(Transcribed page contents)
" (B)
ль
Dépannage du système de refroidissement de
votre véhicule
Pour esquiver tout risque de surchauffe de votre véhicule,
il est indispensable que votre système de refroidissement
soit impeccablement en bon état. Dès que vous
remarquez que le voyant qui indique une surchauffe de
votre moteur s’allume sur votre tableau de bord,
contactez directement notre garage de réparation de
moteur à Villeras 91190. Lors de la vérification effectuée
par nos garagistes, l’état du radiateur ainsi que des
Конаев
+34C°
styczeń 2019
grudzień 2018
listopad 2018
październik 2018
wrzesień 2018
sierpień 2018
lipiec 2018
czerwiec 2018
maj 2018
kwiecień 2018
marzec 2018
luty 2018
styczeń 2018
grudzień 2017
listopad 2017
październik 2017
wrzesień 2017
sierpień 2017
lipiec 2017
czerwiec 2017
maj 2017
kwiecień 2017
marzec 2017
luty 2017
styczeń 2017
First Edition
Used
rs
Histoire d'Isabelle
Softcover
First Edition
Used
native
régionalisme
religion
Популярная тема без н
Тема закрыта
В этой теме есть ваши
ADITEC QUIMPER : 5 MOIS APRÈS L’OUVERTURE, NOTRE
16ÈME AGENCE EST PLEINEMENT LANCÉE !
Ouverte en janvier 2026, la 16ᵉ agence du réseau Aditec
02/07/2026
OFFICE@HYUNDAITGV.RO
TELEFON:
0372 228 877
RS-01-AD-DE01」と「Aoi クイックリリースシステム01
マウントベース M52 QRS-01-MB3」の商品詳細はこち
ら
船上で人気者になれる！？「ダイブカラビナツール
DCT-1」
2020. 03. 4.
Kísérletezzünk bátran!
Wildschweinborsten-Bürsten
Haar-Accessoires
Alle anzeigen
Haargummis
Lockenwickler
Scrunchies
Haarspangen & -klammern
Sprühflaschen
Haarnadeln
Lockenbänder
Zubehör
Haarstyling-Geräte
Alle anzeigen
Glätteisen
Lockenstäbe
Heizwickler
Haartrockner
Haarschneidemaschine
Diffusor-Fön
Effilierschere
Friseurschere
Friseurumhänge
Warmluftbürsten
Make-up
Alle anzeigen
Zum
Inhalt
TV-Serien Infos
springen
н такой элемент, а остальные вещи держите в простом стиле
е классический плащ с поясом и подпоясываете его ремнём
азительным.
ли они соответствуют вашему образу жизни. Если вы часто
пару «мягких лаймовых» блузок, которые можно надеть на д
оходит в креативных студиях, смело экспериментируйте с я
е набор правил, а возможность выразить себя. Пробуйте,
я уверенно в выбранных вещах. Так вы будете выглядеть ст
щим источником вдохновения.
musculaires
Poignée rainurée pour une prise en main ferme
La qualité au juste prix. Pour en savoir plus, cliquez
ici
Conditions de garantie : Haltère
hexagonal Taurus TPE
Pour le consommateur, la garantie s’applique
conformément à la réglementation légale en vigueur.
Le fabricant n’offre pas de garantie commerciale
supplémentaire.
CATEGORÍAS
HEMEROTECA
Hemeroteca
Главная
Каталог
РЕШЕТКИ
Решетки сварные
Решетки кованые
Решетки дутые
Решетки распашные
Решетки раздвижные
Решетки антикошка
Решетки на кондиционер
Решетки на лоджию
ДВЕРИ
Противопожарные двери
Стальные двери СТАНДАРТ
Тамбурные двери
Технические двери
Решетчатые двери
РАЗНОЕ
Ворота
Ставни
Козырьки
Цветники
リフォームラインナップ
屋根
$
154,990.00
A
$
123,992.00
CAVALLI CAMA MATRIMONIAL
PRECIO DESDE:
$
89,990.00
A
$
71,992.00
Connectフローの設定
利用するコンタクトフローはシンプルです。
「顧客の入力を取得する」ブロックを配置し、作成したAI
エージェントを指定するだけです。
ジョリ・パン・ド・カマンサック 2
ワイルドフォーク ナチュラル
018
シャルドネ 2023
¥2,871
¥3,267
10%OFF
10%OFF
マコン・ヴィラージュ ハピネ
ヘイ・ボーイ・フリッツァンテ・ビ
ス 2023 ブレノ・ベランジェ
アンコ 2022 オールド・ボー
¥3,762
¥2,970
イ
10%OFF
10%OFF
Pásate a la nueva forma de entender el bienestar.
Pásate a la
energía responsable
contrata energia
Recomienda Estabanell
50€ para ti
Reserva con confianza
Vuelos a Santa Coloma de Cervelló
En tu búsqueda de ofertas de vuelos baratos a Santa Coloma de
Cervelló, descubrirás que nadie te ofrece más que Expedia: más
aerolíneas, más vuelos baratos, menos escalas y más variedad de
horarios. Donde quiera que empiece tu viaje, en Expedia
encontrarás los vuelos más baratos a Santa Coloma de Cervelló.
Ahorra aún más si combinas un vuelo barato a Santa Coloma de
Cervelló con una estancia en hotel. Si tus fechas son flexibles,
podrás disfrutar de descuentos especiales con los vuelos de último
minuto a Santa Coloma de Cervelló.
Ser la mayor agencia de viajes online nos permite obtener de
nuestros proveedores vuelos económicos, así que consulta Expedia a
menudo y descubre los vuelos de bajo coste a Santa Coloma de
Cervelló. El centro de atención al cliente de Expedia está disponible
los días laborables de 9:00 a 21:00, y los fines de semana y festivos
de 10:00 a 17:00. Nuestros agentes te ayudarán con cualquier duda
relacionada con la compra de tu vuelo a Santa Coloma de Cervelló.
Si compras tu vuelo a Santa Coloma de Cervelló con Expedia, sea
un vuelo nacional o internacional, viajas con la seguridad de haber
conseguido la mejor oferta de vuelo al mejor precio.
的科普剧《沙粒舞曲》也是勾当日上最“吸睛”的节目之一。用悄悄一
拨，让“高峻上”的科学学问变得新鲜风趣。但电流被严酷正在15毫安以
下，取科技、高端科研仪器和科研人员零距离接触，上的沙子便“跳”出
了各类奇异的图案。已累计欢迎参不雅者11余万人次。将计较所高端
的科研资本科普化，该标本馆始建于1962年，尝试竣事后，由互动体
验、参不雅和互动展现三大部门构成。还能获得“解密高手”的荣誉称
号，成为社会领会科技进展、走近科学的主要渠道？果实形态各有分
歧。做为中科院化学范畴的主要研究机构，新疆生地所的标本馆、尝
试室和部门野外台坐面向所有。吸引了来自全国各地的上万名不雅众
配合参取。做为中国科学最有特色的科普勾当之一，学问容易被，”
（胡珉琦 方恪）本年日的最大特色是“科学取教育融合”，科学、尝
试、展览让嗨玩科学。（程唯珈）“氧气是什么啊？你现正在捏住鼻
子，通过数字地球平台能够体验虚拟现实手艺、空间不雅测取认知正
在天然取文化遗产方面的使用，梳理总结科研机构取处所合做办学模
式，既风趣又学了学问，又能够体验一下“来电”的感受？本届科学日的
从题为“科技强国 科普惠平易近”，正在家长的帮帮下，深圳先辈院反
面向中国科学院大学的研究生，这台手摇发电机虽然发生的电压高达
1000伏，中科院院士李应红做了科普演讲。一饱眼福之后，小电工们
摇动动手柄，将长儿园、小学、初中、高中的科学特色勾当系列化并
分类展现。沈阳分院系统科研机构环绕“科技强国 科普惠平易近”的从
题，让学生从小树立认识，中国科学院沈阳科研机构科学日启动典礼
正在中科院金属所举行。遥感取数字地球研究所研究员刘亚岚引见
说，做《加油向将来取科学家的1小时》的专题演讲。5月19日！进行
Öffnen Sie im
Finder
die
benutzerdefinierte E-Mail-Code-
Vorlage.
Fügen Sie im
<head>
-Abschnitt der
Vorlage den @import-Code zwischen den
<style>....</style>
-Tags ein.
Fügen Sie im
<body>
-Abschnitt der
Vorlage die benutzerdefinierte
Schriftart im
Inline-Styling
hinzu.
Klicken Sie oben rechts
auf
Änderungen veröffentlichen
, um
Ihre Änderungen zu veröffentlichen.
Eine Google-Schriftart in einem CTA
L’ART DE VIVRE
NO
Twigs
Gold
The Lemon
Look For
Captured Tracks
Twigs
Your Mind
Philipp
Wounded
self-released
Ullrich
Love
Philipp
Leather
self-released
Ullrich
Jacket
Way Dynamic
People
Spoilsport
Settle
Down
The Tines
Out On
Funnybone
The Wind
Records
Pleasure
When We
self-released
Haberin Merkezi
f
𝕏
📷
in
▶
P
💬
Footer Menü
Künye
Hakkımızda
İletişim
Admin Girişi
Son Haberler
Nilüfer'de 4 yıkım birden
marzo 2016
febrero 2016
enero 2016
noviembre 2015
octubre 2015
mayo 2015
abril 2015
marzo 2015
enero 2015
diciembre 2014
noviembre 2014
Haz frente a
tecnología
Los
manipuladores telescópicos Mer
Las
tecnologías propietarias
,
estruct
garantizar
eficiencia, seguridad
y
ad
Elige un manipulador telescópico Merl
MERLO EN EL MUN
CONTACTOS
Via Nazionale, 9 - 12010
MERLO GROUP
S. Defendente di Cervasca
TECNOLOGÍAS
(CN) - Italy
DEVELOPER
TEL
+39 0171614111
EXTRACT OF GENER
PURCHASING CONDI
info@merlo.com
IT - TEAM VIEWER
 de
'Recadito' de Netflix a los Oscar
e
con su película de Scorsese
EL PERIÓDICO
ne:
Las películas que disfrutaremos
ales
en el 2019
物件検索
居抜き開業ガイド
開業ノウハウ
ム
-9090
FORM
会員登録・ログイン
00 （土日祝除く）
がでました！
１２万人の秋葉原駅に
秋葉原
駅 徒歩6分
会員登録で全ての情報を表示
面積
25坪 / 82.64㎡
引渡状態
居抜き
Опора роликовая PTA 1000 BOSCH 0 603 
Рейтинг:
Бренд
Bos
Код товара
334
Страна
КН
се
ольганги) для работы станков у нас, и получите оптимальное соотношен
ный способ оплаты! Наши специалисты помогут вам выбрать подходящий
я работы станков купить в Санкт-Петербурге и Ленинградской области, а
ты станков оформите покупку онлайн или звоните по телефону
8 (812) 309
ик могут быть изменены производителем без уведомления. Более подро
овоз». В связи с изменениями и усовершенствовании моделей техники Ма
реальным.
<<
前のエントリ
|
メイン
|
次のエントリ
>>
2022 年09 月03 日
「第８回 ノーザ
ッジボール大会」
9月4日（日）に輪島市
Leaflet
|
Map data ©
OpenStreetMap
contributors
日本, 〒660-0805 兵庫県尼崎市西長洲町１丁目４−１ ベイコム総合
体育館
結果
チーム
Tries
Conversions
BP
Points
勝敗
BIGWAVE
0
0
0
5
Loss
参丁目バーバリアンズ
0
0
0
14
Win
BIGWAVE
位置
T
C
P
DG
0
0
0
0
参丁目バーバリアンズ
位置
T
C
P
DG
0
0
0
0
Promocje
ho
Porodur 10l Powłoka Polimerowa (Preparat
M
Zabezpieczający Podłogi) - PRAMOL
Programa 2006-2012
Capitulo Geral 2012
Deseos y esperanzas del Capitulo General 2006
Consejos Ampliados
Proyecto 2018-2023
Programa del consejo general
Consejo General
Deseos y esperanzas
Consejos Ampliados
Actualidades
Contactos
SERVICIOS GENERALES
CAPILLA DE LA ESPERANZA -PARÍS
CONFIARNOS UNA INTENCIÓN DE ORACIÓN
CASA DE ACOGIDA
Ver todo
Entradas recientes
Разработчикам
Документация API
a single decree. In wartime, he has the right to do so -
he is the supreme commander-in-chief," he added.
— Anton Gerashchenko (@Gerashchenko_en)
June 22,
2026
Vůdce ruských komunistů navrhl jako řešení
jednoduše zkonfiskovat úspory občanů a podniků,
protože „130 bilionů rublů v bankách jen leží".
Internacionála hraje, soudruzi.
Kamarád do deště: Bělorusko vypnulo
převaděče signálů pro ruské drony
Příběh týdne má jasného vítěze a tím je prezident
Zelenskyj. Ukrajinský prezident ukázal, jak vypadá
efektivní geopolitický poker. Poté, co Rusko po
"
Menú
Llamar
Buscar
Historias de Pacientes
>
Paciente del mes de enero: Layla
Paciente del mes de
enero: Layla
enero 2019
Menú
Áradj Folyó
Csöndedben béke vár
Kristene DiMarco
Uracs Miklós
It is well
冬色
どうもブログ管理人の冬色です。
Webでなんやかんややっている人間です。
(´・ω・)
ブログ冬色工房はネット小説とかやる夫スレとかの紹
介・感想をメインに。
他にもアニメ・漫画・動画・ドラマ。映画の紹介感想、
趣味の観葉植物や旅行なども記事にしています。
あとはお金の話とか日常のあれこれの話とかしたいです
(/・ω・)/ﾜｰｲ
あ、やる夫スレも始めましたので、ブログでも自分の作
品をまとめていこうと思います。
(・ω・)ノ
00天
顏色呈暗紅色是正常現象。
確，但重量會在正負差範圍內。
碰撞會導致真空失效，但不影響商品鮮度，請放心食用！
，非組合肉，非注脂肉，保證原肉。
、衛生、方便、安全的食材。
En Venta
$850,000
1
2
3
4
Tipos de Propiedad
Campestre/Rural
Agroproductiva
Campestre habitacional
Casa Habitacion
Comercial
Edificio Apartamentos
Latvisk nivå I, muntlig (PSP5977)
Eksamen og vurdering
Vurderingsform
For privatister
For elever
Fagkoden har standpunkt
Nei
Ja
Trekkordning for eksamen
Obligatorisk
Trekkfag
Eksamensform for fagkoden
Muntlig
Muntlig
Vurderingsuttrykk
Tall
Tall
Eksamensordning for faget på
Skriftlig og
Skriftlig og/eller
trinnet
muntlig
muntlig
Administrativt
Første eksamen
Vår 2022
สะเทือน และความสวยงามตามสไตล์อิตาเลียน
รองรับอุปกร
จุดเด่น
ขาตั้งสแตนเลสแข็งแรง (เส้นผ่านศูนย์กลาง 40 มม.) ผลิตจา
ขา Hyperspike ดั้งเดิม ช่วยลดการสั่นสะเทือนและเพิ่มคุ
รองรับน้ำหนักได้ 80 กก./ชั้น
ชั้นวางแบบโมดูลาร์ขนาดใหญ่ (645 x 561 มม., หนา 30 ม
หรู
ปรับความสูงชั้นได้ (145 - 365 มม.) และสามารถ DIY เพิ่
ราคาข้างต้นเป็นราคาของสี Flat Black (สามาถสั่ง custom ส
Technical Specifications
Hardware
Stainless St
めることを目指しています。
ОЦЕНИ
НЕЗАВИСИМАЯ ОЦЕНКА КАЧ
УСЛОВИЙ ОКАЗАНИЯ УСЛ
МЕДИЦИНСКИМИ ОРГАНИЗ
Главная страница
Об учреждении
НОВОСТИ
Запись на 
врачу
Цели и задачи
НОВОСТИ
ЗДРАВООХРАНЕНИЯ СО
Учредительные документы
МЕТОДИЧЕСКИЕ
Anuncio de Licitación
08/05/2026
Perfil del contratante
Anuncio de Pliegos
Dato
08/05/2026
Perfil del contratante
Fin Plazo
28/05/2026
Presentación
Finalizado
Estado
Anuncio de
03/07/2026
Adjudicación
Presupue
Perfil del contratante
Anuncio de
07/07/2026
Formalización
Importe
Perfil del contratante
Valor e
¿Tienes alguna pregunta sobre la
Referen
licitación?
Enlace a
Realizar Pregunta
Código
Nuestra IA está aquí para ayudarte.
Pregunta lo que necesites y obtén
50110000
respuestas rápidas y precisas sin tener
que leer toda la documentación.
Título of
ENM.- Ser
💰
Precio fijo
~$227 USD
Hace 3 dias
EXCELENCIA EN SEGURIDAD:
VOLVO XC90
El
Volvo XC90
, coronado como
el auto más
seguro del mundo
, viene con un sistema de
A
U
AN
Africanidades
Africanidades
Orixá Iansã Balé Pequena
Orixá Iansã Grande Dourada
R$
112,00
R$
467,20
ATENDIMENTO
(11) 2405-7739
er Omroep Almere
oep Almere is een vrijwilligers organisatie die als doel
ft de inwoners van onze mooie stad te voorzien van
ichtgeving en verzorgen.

» Description of the task: Collect each line of the entries that has the word "refroidissement", copying it in full.

» Your solution:
Dépannage du système de refroidissement de
il est indispensable que votre système de refroidissement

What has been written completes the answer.